▸ **Required tasks**
A – Answer these questions from the article on Dublin pubs:
(i) Which pub is claimed to be Dublin's oldest?
(ii) What does the article say Dub pubs used to be?
(iii) Now that the economy has taken a nosedive, where does the article say you'll find Dubliners?
B – In the article on Dublin pubs, write out word for word the part that opens with the words containing "Dub pubs used" and closes with "your favourite, sorry.".

Top spots, to be sure

Claimed to be Dublin's oldest pub, The Brazen Head, is allegedly haunted by the ghost of the great Irish patriot Robert Emmet.

Claimed to be Dublin's oldest pub, The Brazen Head, is allegedly haunted by the ghost of the great Irish patriot Robert Emmet.Credit: Doug McKinlay/Lonely Planet

Belinda Jackson drinks in everything the Irish capital has to offer.

When the good times were good for Dubliners, you'd find them celebrating their good fortune in the pubs. Now the overheated economy has taken a frigid nosedive, you'll find Dubliners ... er, in the pubs commiserating their poor fortune.

Dub pubs used to be a maelstrom of cigarette smoke and sticky floors. The first European country to go smoke-free, you can now see the ceilings but it's best to avoid looking at the floors. Drawing on years of extensive research, here's a smattering of Dublin's best pubs. If we've forgotten your favourite, sorry.

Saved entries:
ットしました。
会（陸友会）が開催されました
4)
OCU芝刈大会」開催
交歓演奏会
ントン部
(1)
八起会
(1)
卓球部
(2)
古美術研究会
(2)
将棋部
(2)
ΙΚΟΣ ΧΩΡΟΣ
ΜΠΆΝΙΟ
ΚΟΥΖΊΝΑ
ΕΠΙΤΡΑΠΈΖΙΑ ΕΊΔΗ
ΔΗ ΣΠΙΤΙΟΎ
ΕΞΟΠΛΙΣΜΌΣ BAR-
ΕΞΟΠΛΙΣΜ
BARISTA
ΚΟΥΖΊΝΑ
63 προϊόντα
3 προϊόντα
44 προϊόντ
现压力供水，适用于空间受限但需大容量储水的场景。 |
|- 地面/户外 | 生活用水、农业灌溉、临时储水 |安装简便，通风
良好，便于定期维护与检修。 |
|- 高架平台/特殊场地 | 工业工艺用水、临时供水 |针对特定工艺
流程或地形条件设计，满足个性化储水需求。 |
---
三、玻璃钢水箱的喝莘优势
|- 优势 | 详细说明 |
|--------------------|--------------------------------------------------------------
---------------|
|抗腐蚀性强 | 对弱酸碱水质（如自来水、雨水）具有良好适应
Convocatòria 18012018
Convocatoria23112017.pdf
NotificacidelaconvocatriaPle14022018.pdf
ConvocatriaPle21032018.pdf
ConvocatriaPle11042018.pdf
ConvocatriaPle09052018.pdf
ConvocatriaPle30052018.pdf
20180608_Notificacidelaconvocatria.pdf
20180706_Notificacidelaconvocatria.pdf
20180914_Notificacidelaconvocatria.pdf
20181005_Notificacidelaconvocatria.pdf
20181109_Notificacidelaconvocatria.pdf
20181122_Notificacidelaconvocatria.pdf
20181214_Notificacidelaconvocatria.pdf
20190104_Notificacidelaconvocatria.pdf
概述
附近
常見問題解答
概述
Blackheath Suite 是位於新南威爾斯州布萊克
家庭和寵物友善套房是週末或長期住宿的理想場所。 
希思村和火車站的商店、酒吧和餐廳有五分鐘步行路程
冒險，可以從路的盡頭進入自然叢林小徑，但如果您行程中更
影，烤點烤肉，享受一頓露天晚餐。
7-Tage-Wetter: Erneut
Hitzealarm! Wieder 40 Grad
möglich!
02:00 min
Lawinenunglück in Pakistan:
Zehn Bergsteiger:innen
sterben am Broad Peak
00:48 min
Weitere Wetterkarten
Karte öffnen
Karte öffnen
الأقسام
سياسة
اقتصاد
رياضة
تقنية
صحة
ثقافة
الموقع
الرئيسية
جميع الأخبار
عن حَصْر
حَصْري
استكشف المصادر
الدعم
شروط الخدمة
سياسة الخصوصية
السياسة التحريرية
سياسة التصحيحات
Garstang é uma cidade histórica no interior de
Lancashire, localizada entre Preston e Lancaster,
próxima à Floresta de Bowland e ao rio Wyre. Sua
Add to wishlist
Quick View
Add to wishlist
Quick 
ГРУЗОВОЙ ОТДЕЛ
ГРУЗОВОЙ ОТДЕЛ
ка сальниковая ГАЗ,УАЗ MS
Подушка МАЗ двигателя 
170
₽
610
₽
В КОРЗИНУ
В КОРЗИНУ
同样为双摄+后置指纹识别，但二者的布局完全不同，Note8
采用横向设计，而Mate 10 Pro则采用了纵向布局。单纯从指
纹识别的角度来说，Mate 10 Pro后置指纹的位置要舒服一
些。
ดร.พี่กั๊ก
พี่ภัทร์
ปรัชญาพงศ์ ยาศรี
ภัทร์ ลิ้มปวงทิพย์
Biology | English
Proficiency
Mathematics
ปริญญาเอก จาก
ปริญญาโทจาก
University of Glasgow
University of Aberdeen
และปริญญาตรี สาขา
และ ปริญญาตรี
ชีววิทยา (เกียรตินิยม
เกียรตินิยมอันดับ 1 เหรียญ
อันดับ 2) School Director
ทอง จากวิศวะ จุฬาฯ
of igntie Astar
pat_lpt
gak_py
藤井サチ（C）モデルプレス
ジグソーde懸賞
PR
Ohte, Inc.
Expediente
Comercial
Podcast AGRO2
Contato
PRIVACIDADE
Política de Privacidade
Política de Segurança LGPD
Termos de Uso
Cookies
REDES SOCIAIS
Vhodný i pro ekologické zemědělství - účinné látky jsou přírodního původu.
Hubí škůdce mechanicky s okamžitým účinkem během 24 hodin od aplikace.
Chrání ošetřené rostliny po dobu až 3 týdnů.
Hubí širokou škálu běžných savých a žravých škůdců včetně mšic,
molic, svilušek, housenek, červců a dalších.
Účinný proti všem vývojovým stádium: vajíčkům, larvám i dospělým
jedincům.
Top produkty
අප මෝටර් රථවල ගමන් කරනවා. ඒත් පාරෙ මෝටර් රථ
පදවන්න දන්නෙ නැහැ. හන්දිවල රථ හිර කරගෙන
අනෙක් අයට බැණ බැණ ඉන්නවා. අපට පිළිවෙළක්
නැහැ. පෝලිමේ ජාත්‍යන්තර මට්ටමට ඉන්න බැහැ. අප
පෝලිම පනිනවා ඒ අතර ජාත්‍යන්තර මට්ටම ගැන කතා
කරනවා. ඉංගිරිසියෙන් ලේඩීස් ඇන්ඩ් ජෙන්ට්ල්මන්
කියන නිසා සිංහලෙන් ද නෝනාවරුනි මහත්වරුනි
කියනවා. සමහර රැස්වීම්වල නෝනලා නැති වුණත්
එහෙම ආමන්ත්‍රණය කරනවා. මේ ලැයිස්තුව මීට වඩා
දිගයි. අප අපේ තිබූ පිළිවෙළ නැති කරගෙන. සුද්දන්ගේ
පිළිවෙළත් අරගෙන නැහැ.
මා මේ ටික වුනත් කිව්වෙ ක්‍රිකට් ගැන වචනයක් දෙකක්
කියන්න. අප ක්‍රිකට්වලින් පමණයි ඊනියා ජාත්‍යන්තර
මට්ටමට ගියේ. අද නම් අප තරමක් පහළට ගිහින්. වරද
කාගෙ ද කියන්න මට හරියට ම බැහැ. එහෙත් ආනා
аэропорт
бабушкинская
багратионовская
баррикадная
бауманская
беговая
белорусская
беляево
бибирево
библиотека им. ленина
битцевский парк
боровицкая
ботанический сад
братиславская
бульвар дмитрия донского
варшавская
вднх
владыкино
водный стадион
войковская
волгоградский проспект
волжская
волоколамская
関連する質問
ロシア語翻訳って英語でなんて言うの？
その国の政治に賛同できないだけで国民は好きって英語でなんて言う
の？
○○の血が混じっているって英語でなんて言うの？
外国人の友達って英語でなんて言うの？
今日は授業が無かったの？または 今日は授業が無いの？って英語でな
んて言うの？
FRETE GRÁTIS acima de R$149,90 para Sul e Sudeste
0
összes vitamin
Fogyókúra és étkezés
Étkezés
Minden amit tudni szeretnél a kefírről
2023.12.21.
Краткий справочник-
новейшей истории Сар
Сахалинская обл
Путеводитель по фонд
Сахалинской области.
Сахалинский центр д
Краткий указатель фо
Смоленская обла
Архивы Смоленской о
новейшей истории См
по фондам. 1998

▸ **Per-task answers**
A –
(i) The Brazen Head
(ii) A maelstrom of cigarette smoke and sticky floors
(iii) In the pubs, commiserating their poor fortune

B –
Dub pubs used to be a maelstrom of cigarette smoke and sticky floors. The first European country to go smoke-free, you can now see the ceilings but it's best to avoid looking at the floors. Drawing on years of extensive research, here's a smattering of Dublin's best pubs. If we've forgotten your favourite, sorry.